Promoting reproducibility, GigaScience style

On top of improving transparency and reproducibility during the peer-review of data-heavy studies, GigaScience also carries this over to the publication process, of which this paper is also an excellent example. In addition to SOAPdenovo2 meeting our requirements of being open source and having its code hosted in a repository, the authors provide detailed pipelines with the tools including the commands and necessary utilities to reproduce the different tests carried out in the paper. The SOAPdenovo2 paper is associated with 78 GB of test data, tools and scripts, which is much larger than other journals are currently able to handle, and these have been made available from our http://gigadb.org database as separate citable DOIs.
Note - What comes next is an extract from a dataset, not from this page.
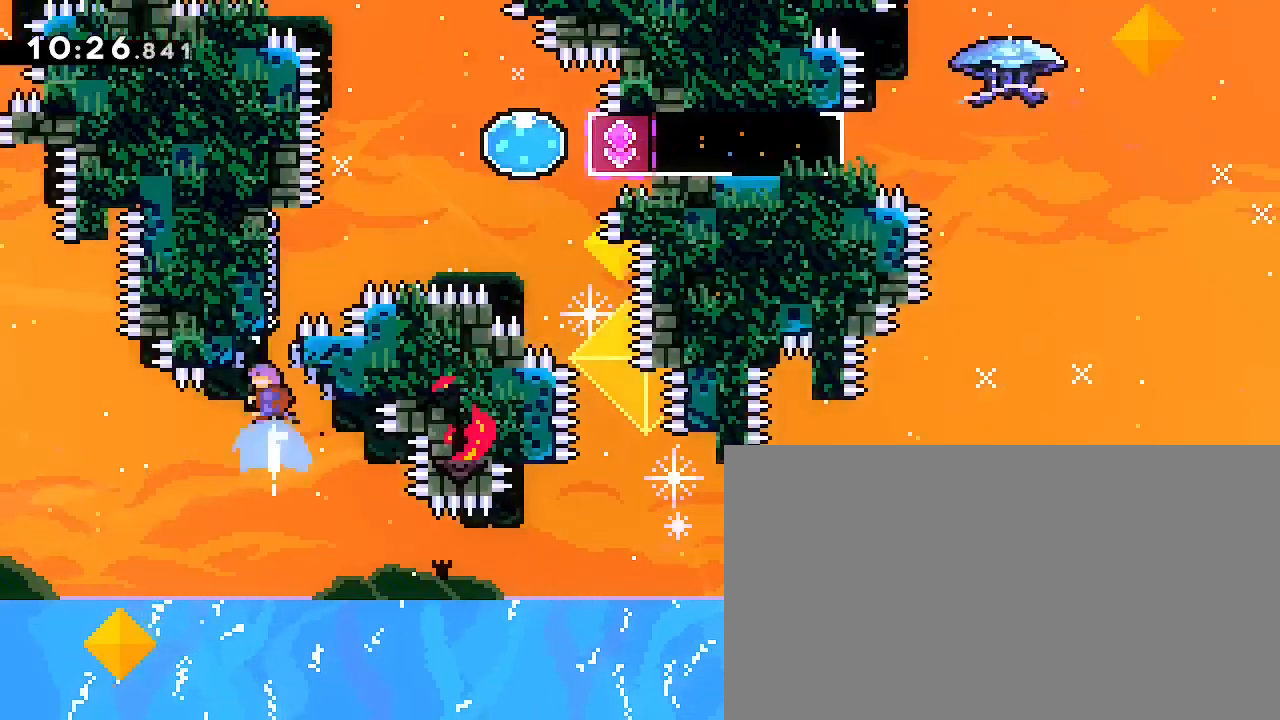
{"dt_ms": 500, "buttons": [], "left_stick": "right", "right_stick": "center", "events": [[67, "right_stick", "center"], [133, "left_stick", "right"], [167, "right_stick", "up"], [367, "right_stick", "center"]]}
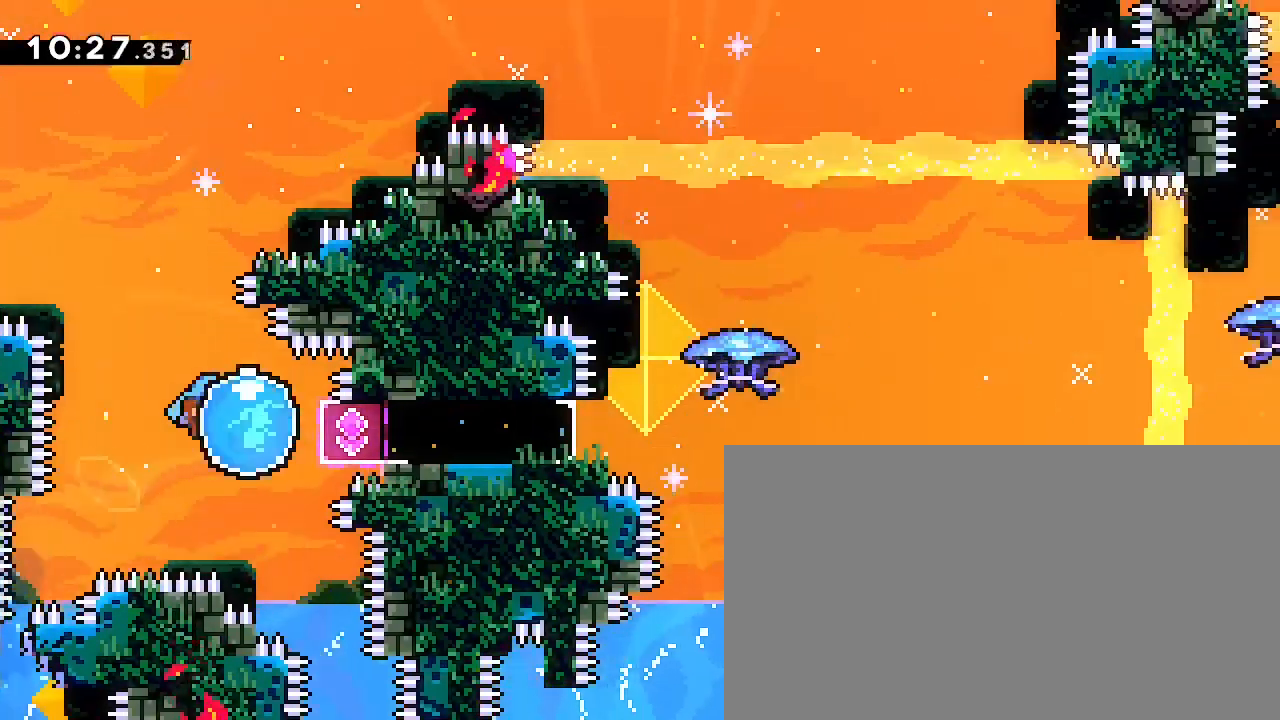
{"dt_ms": 1000, "buttons": [], "left_stick": "right", "right_stick": "up-right"}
We feel that it is important to credit methodology as well as data production, and whilst we have previously published data packages combining reference datasets and tools before, SOAPdenovo2 is the first paper that we have given separate DOIs to the tools [8] and data [9]. The logic for doing this is that both can now be credited to potentially different groups of authors, and the data and analyses may be used and cited independently of each other, and each can be tracked and credited to each author via DOIs.

As this process is still evolving and being fine-tuned, we would welcome any feedback. Many journals are tentatively starting to experiment going down a partially more open route, but from our positive experiences so far we would encourage them and others to be bold and embrace full transparency.